══ INPUT DATA

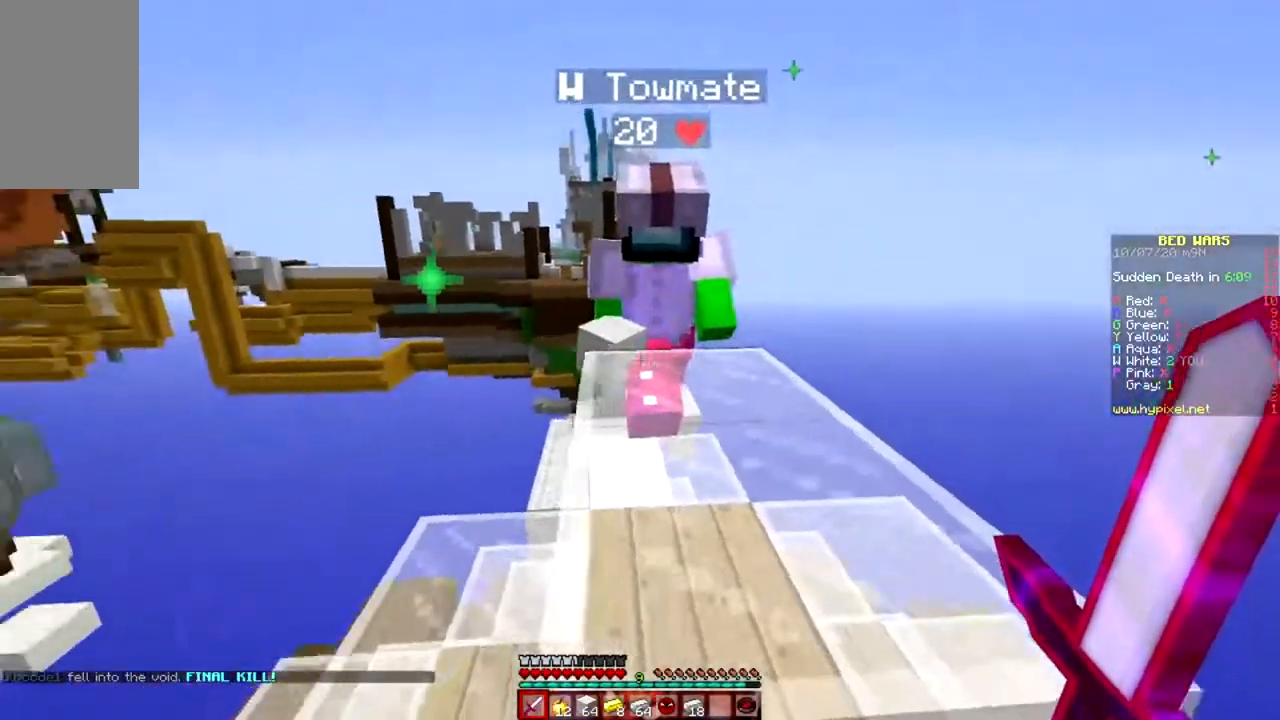
{"keys": ["w"], "mouse": [], "events": [[300, "w", "down"]]}
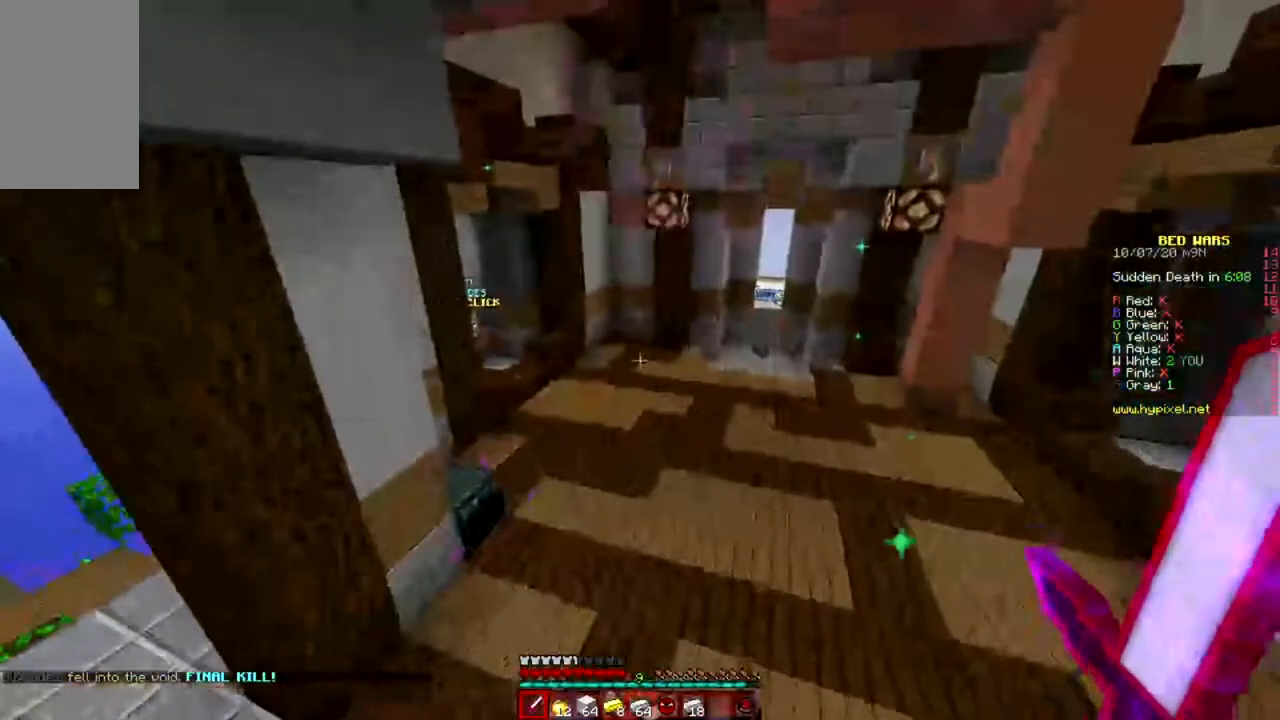
{"keys": ["w"], "mouse": [], "events": []}
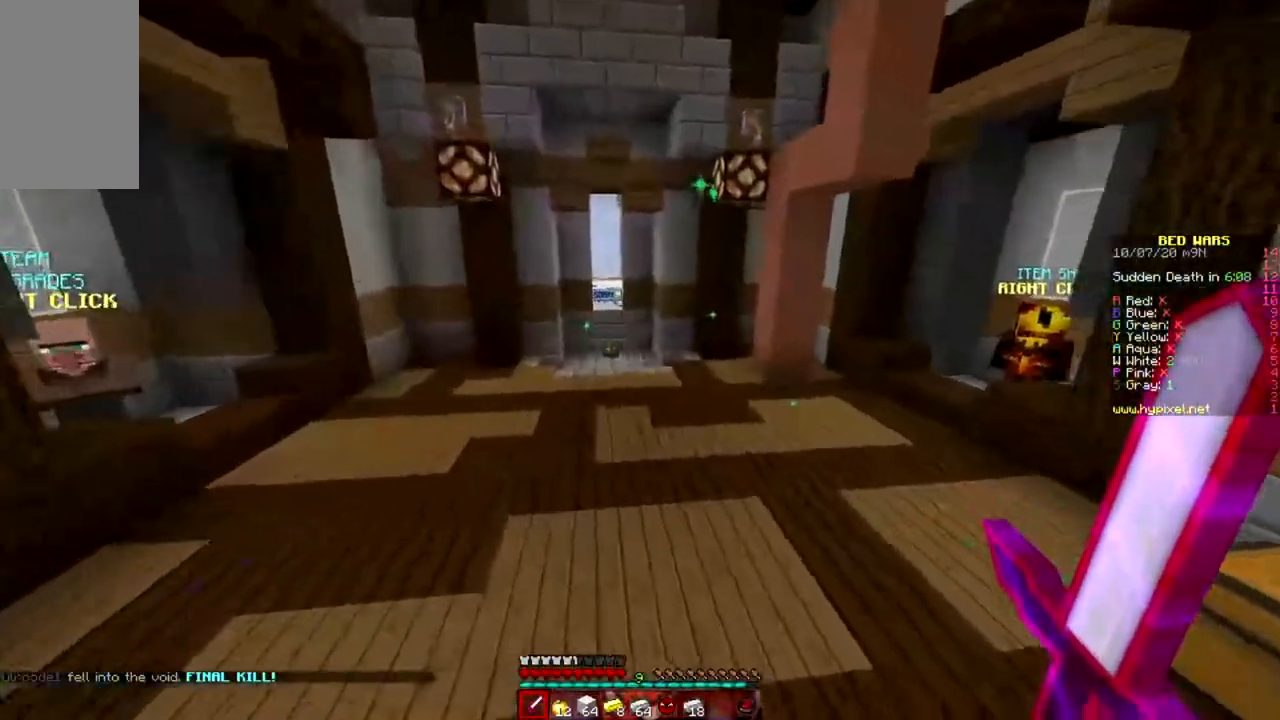
{"keys": ["space", "w"], "mouse": [], "events": [[17, "space", "down"]]}
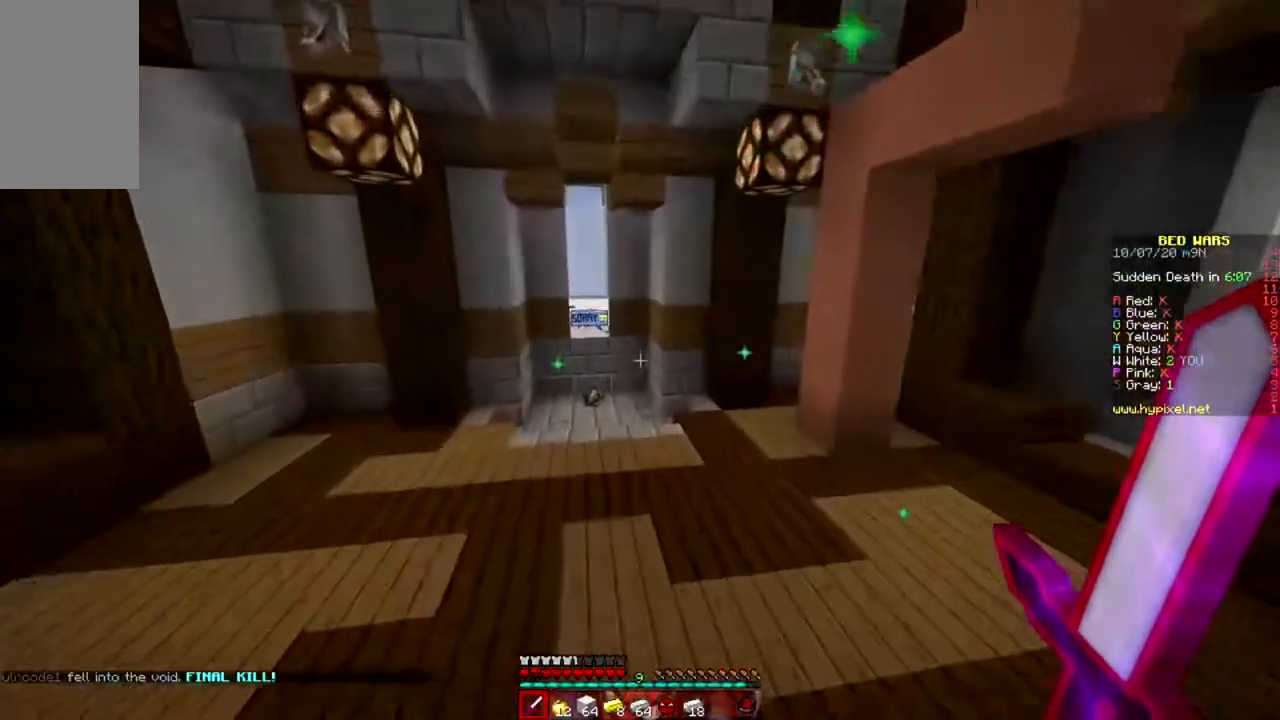
{"keys": ["w"], "mouse": [], "events": [[484, "space", "up"]]}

════

→ TASK ITEM
Without any pictures, repeat the listing exactly.

→ TASK RESPONSE
{"keys": ["w"], "mouse": [], "events": [[300, "w", "down"]]}
{"keys": ["w"], "mouse": [], "events": []}
{"keys": ["space", "w"], "mouse": [], "events": [[17, "space", "down"]]}
{"keys": ["w"], "mouse": [], "events": [[484, "space", "up"]]}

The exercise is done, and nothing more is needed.